Three years ago, I started having chest pains. But I wouldn't go to the doctor for fear of being admitted and missing an upcoming trip to my grandson's baptism.
When the pain got so bad that I was screaming during the night, my wife finally forced me to see a doctor.
Initially, the doctor said it was pneumonia. But my high white blood cell count and enlarged spleen led him to change his diagnosis: leukemia.
He sent my wife and me to the local hospital, where another look at my lung showed fluid in my right pleural sack.
Three weeks later, I got a definitive diagnosis -- acute myeloid leukemia (AML). I told my doctor I wanted to go to MD Anderson.
My clinical trial for acute myeloid leukemia
Arriving at MD Anderson felt like the first day of school. The hospital was huge, and I started wondering if I had made the right choice.
My doctor, Farhad Ravandi-Kashani,M.D., helped ease my mind. He confirmed my AML diagnosis and started me on a clinical trial in late July 2010.
The trial required me to spend 30 days in a protective environment, where I received a chemotherapy treatment of Clofarabine, Idarubicin and Cytarabine.
No one except medical professionals was allowed in the room. I could only see visitors through a window and talk to them by phone.
The exceptions were the dining people and my spiritual help -- a Eucharistic minister who brought me communion almost every day. This gave me great comfort.
But in late August, I got bad news: My blast count (the cancer cells in AML) had gone up.
I was devastated. I told my doctor that if I was going to die, I wanted to go home.
He just chuckled and said they still had lots to try.
Preparing for my stem cell transplant
I started chemotherapy again. Dr. Ravandi-Kashani wanted to get me into remission so I could undergo a stem cell transplant.
The chemo did get me into remission, but my counts wouldn't recover. I had transfusions every other day.
Meanwhile, MD Anderson found that my brother was a good match for my stem cell transplant.
A transplant sounded scary. I was afraid I would die. I didn't feel any better knowing that the success rates for stem cell transplants were similar to those of my failed clinical trial.
But my wife pushed me forward, even taking my local oncologist to task when he said I could wait and see if the leukemia came back.
Pushing through my stem cell transplant
The chemotherapy during my stem cell transplant was vicious.

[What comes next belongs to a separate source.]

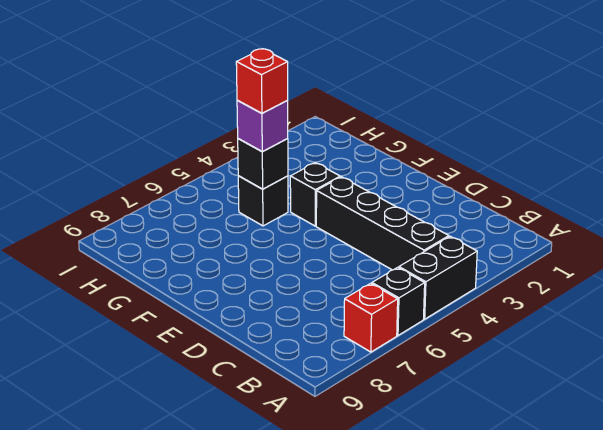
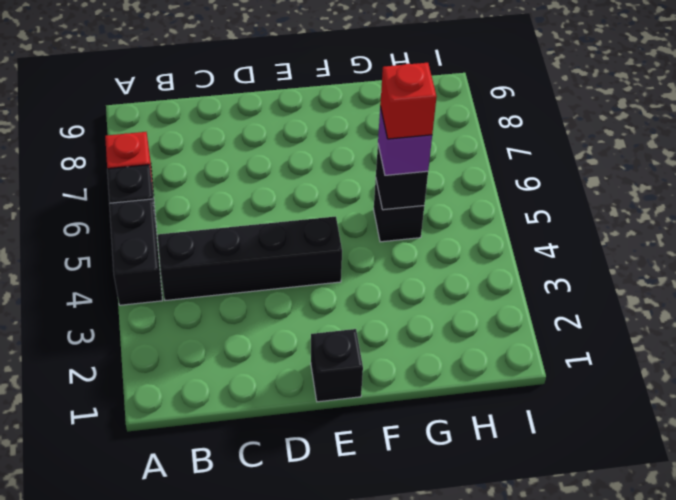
black 1x1 brick [290,163,340,226] -> black 1x1 brick moved to [311,329,363,402]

It started like the other rounds, but after a couple of weeks, I had lost my hair and even my mustache fell out. Large blisters developed on the bottom of my tongue and down my esophagus. Every swallow was painful.
But I pushed through it. I spent every day before and after the transplant walkingthe ward. This stay was a relief compared to my time in the protective environment.
Going home after my stem cell transplant
On Thanksgiving Day -- 17 days after my stem cell transplant -- I was discharged. My counts were still low, but life was waiting. My entire family gathered in my son's apartment, where we celebrated Thanksgiving together for the first time in years.
Getting out of the hospital had given me a reason to give thanks. Eating dinner with my five children and three grandkids brought great joy -- not just to me, but to my family who, just six months earlier, had learned they might lose their dad.
Two months later, my counts had recovered enough for me to return home to El Paso. I surprised my wife and youngest daughter by arriving a day early. Record cold temperatures meant the schools were closed for four days, so I got to spend my first week home with my youngest daughter and wife, who's a teacher like me.
Celebrating life after AML
It's been two-and-half years now since my stem cell transplant. My counts are almost normal, and I'm 100% engrafted.
Since my transplant, I've seen the births of three grandchildren. I've watched my son Chris graduate from medical school, my daughter Emily graduate from college, my daughter Kaela graduate from high school and my son Tony get married. And I've spent many mornings enjoying coffee with my wife.
I was even honored as teacher of the year my first year back at work after my diagnosis.
During my diagnosis and treatment, I spent a lot of time breaking down in tears. I still tear up, but now they're tears of joy as I consider how fortunate I have been.